Maalesef bu tür cümleleri Almanya'ya Türkiye'den çalışmaya gelen Türkler için Almanya'daki Türk patronların bazıları kurabiliyor. Ben buraya "bazıları" diyorum ama maalesef gözlemlerim, dostlarımın-takipçilerimin benimle paylaştıkları hikayeleri bana Türkiye'den çalışmak için birini getiren Türk patronların çoğunluğunda böyle bir yaklaşım olduğunu gösterdi.

Farklı olanların yüreğine sağlık, onları ayırıyorum elbette.

İş ilişkisi ile Almanya'ya gelen Türk'ten sonsuz bir minnet bekleniyor ve en ufak bir terslemede "Benim sayemde buradasın. Seni ülkene postalarım ha!" gibi bir tehdit diline dahi başvurulabiliyor.

Elbette işveren olarak çalışma vizesi için bir emek verilmiş, kişi beklenilmiş olabilir. Ve bunun karşılığında şirkete sadakat beklentisi olabilir ancak bitmek tükenmek bilmeyen bir minnet duygusu arayışı olayı farklı bir boyuta taşıyor.

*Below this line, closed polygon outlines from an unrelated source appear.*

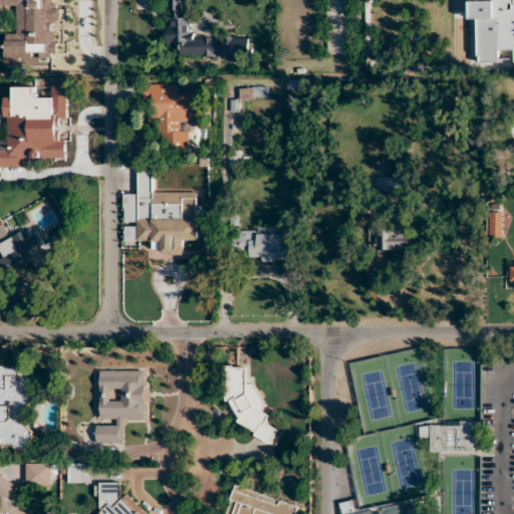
[(61,63),(60,23),(50,23),(49,0),(27,0),(29,63),(61,63)]
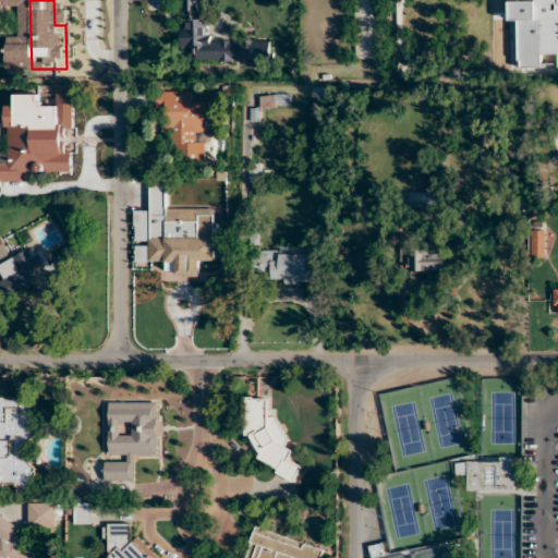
[(195,61),(269,61),(269,41),(209,41),(209,19),(196,19),(196,0),(181,0),(182,19),(181,19),(181,49),(195,49),(195,61)]
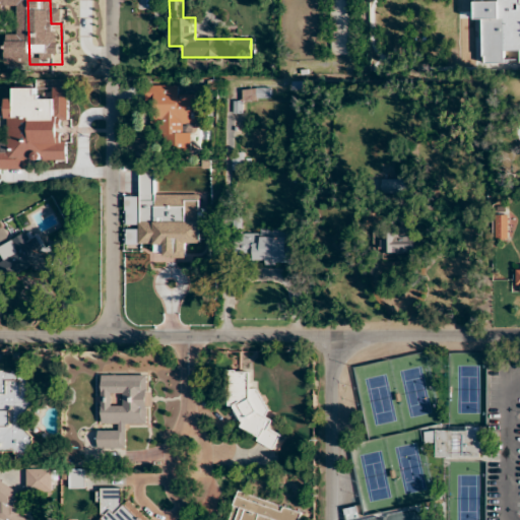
[(330,0),(331,55),(355,55),(353,0),(330,0)]
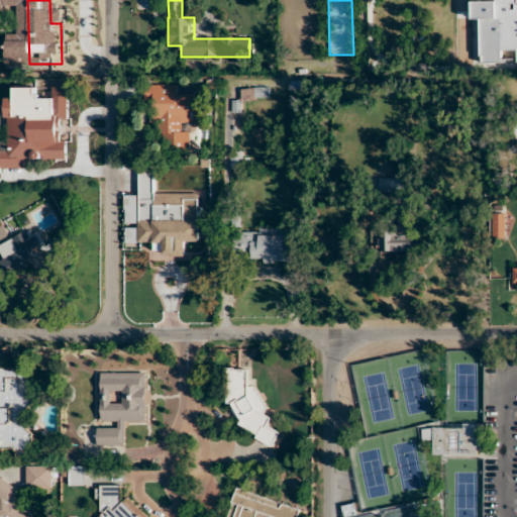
[(516,0),(457,0),(457,27),(483,28),(483,60),(516,59),(516,0)]
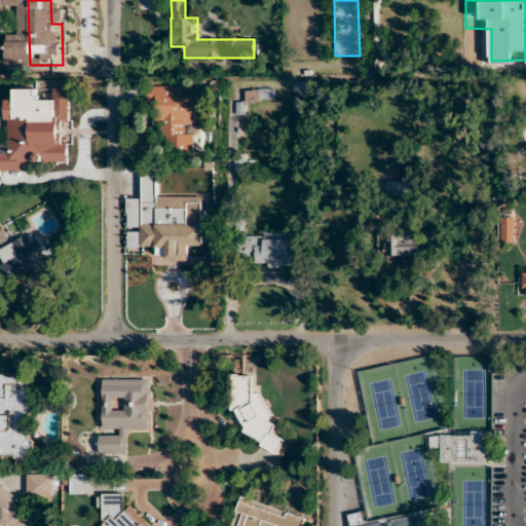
[(159,153),(191,153),(191,124),(198,124),(198,96),(180,96),(180,86),(147,86),(147,103),(160,103),(159,153)]
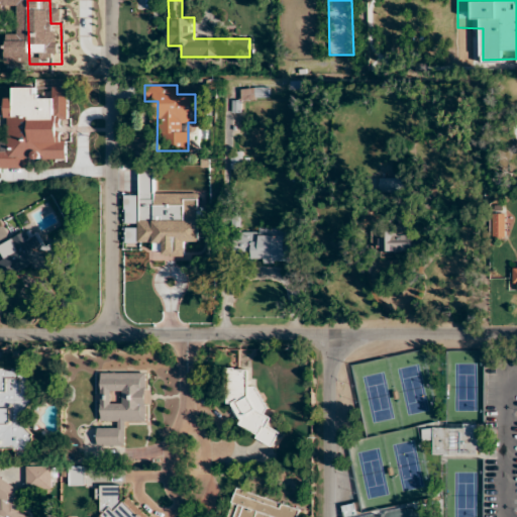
[(0,170),(25,170),(25,159),(48,158),(48,138),(56,138),(55,97),(36,98),(36,88),(14,89),(14,98),(6,98),(7,107),(0,107),(0,118),(10,118),(10,147),(0,147),(0,170)]
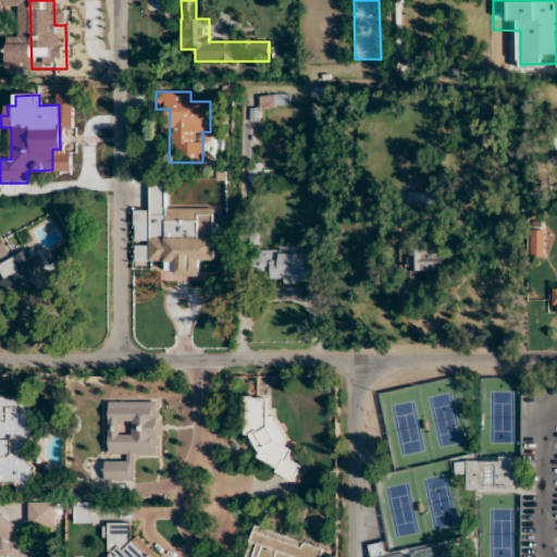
[(291,96),(260,96),(260,108),(291,108),(291,96)]
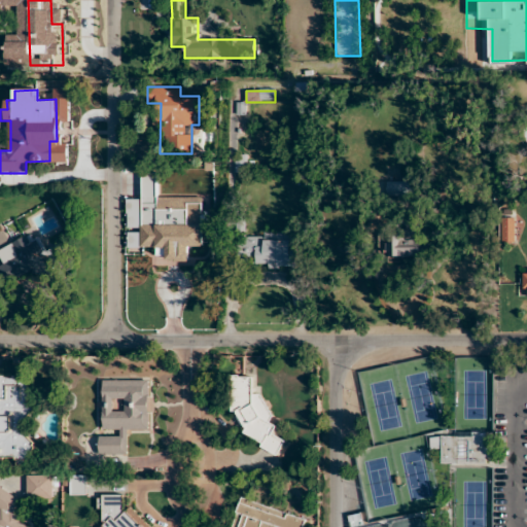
[(159,174),(141,174),(140,248),(188,248),(188,224),(202,224),(202,203),(157,203),(159,174)]
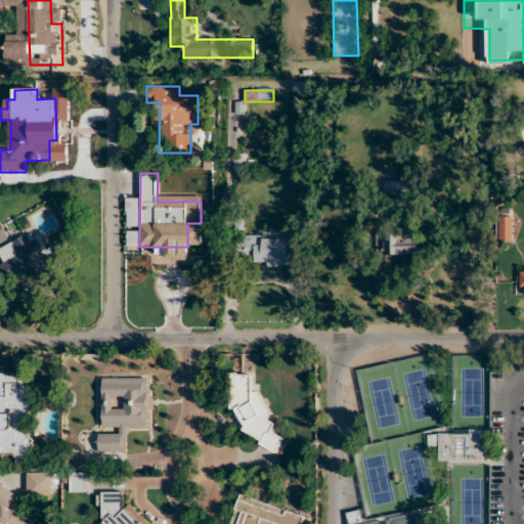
[(407,192),(407,182),(386,182),(386,192),(407,192)]
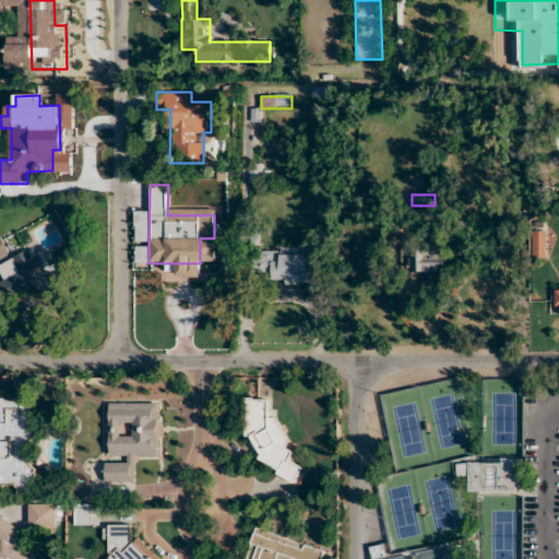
[(313,283),(312,247),(261,249),(261,229),(251,229),(252,284),(313,283)]
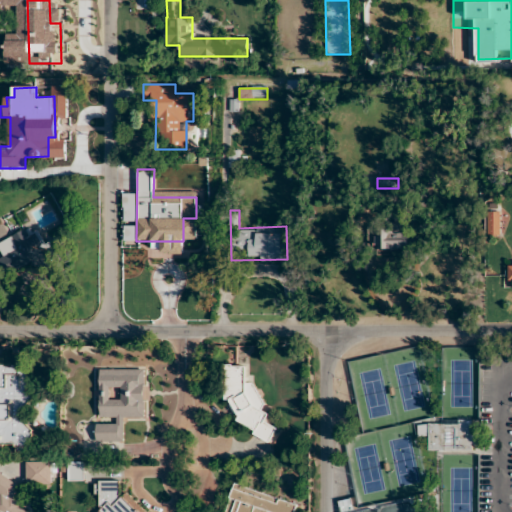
[(488,235),(498,235),(499,217),(489,216),(488,235)]
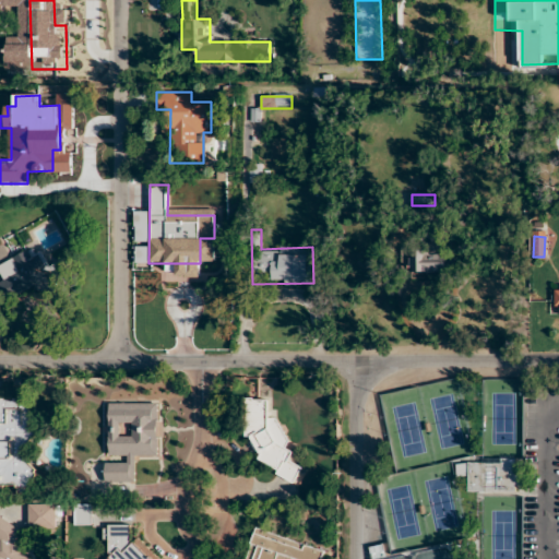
[(448,272),(448,245),(409,245),(409,272),(448,272)]
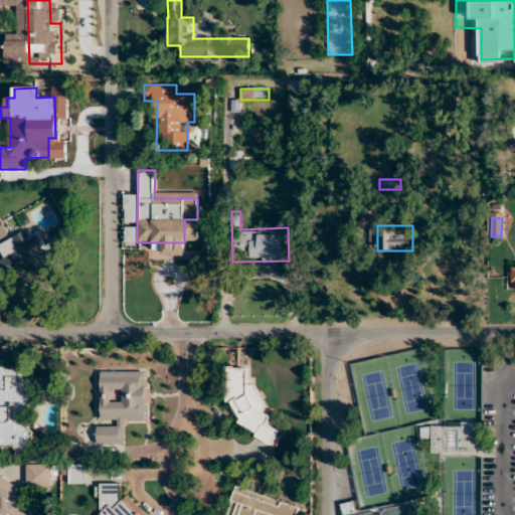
[(0,243),(0,251),(13,278),(63,252),(57,239),(43,246),(33,226),(0,243)]
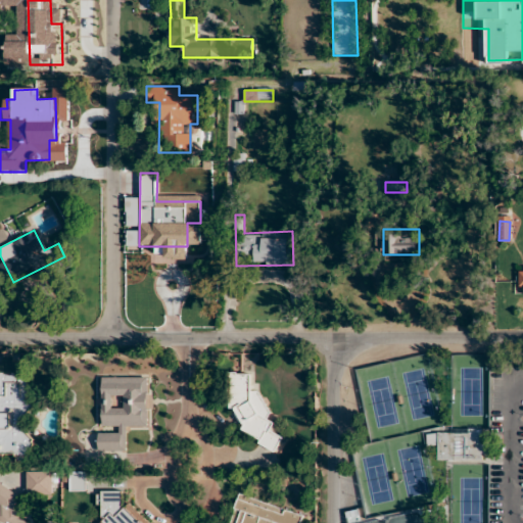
[(0,457),(29,457),(28,372),(0,372),(0,457)]
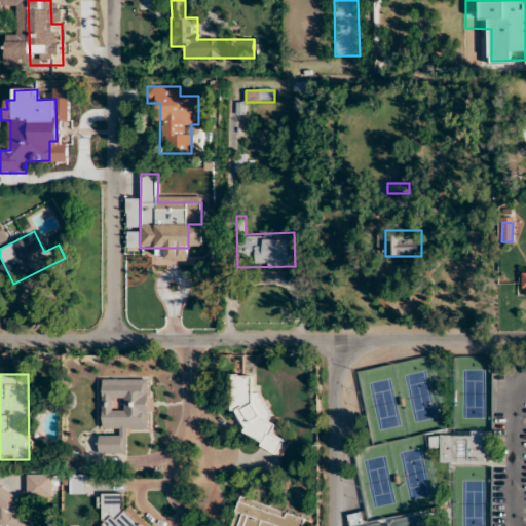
[(253,376),(230,376),(230,410),(241,416),(241,431),(260,442),(260,448),(276,456),(285,441),(274,435),(274,424),(268,422),(265,393),(253,393),(253,376)]
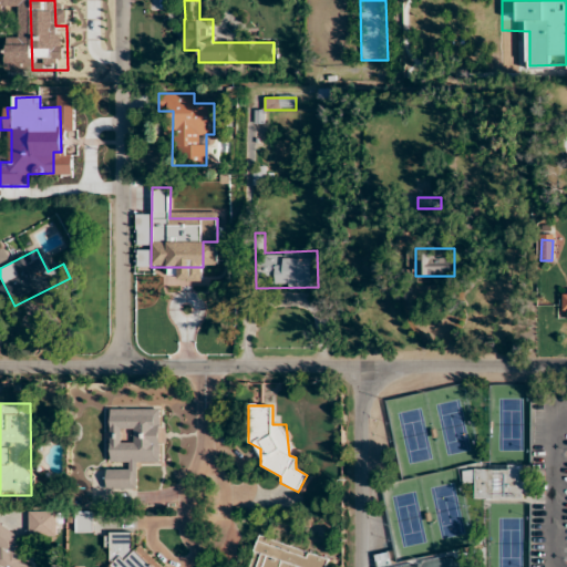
[(106,470),(106,490),(136,490),(137,464),(161,464),(161,410),(110,410),(110,463),(127,463),(127,470),(106,470)]
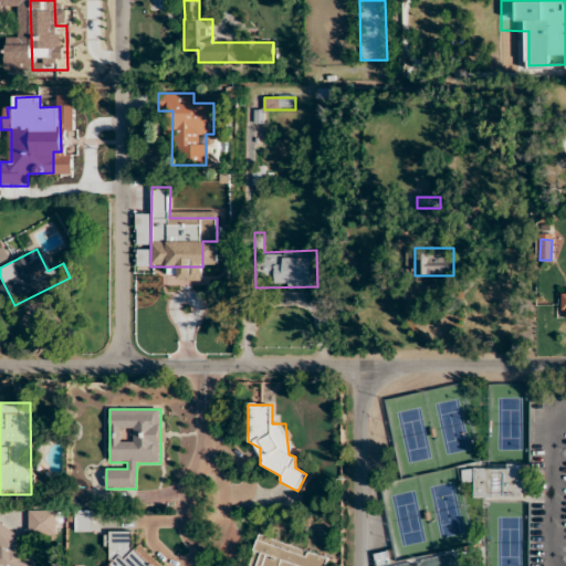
[(524,499),(523,465),(462,467),(462,483),(473,482),(474,499),(524,499)]
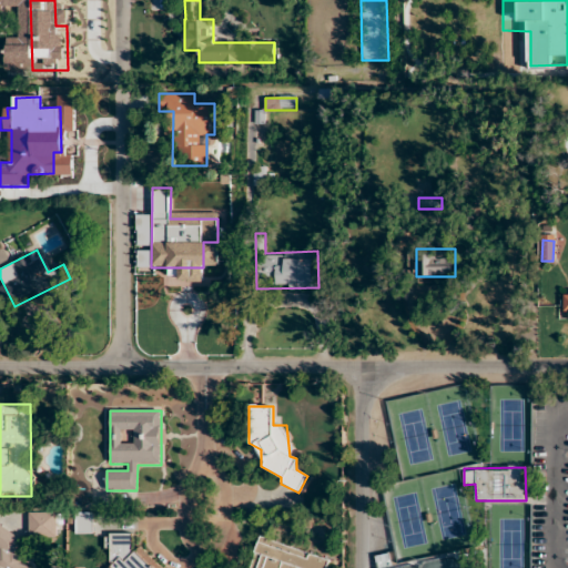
[(30,538),(61,538),(61,511),(30,511),(30,538)]
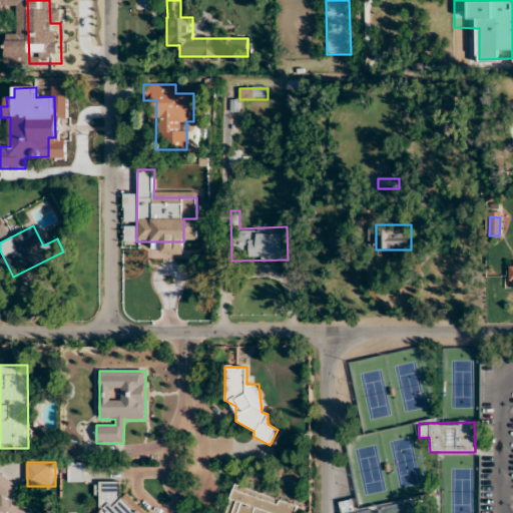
[(85,463),(69,463),(69,482),(85,482),(85,463)]
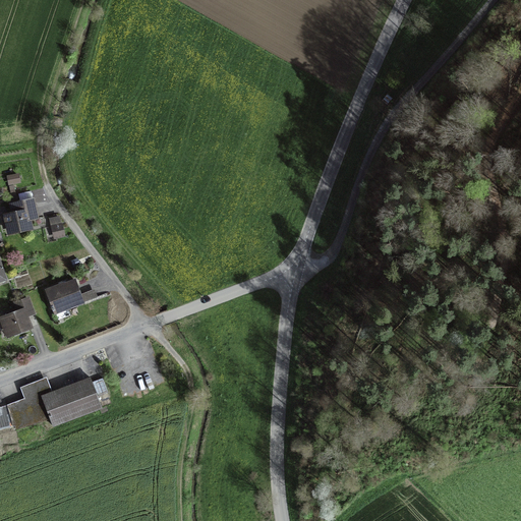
[(33,198),(11,204),(13,214),(7,215),(10,231),(29,227),(27,220),(37,218),(33,198)]
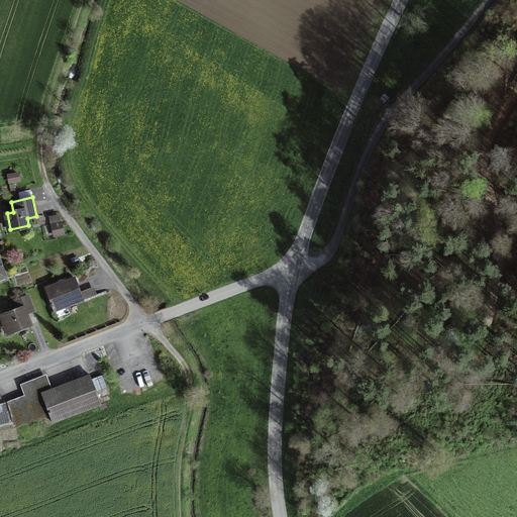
[(54,225),(56,235),(64,233),(62,223),(54,225)]
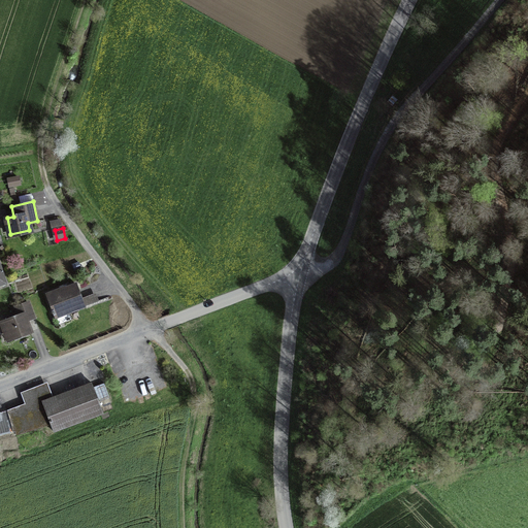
[(52,310),(53,314),(55,312),(57,317),(84,305),(75,285),(47,295),(54,309),(52,310)]
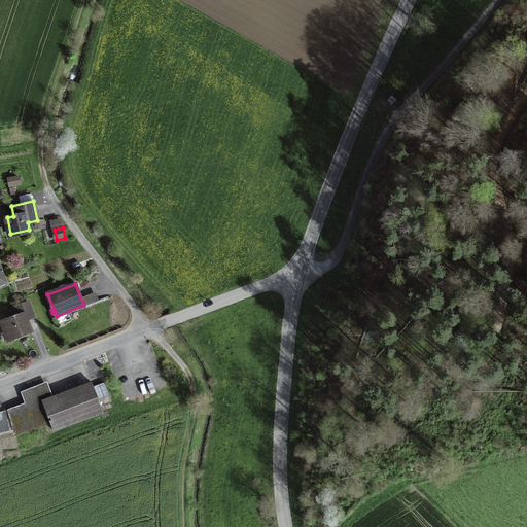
[(27,302),(16,306),(20,314),(0,321),(7,340),(31,330),(26,318),(33,315),(27,302)]
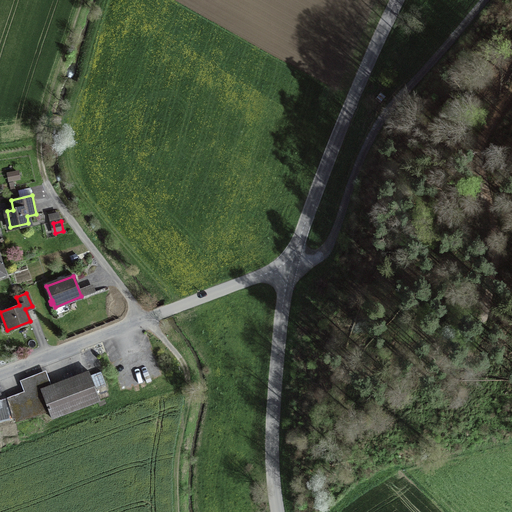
[(23,382),(26,391),(18,394),(25,418),(49,411),(52,419),(100,400),(89,371),(50,386),(45,374),(23,382)]
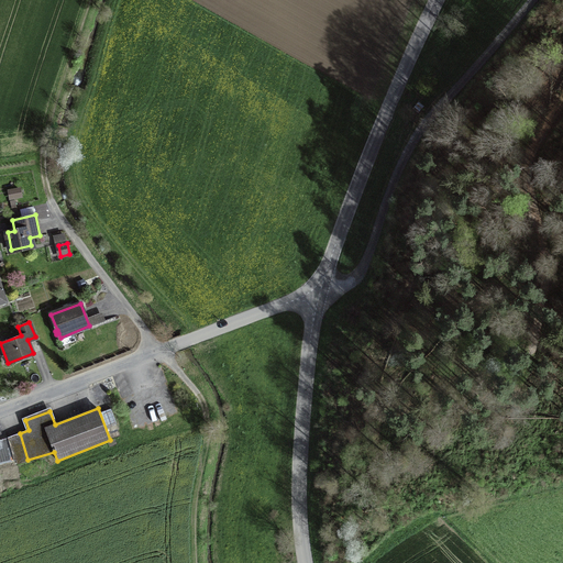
[(28,460),(20,433),(8,438),(0,439),(0,464),(14,461),(14,463),(28,460)]
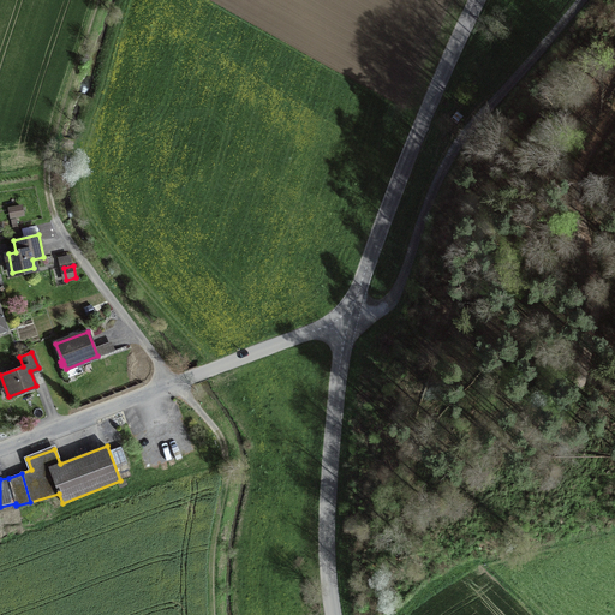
All buildings are outlined.
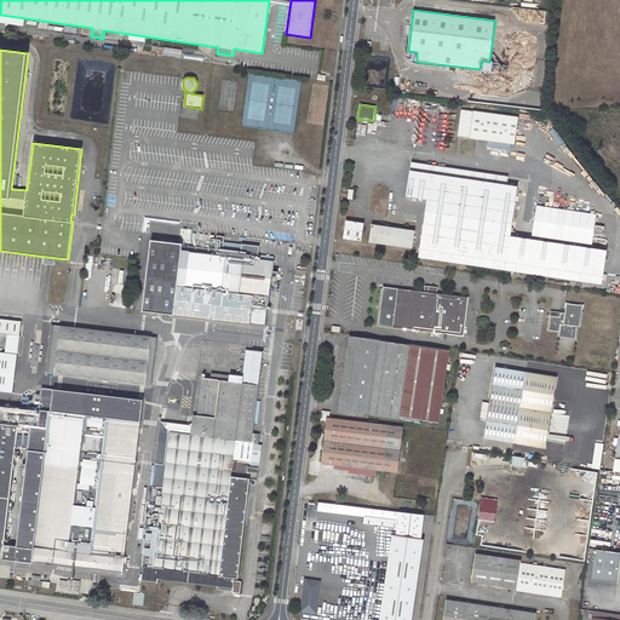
[(458,137),(516,144),(520,118),(463,109),(458,137)]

Durumun bu şekilde olmasının iki taraflı bir nedeni var aslında.

İlk olarak Almanya'ya Türkiye'den çalışan getiren bir Türk işveren, Türkiye'nin ekonomik ve sosyal durumunun farkında olduğu ve bu süreçte de çalışanla yaptığı mülakatlarda kişinin motivasyonunu bildiği için gelen kişinin karın tokluğuna bile çalışacağını, minnet edeceğini çünkü Türkiye'den kurtulmak istediğini düşünüyor. Yani zaten bir ülkeye giderken takip etmemiz gereken prosedürlerle yüzümüze vurulan üçüncü dünya ülkesi vatandaşlığı saçmalığı Almanya'da yaşayan Türk patron tarafından da yüzümüze vuruluyor aslında.

Ne kadar okursanız okuyun ya da mesleğinizde ne kadar yetenekli olursanız olun bir adım geride başlayacaksınız burada hayata ve daha ilk dakikadan genelde bu realite bu tip patronlar tarafından inceden inceye size veriliyor. Hele bir de Almanca bilmiyorsanız genel yaklaşım "sana burada benden başkası iş vermezdi. Benim kıymetimi bil" yaklaşımına evriliyor. Orada da siz eğilip, bükülüyorsunuz.

Diyorsunuz ki "Evet yahu. Allah razı olsun. Dil bilmeden bana kim iş verirdi? Ya da bu maaşla iş verir miydi?"

Bu arada dışarıdan bakıldığında bu patron çok kısa sürede sizi çok seviyor, aileden gibi görüyor, göz boyamak için yediriyor, içiriyor.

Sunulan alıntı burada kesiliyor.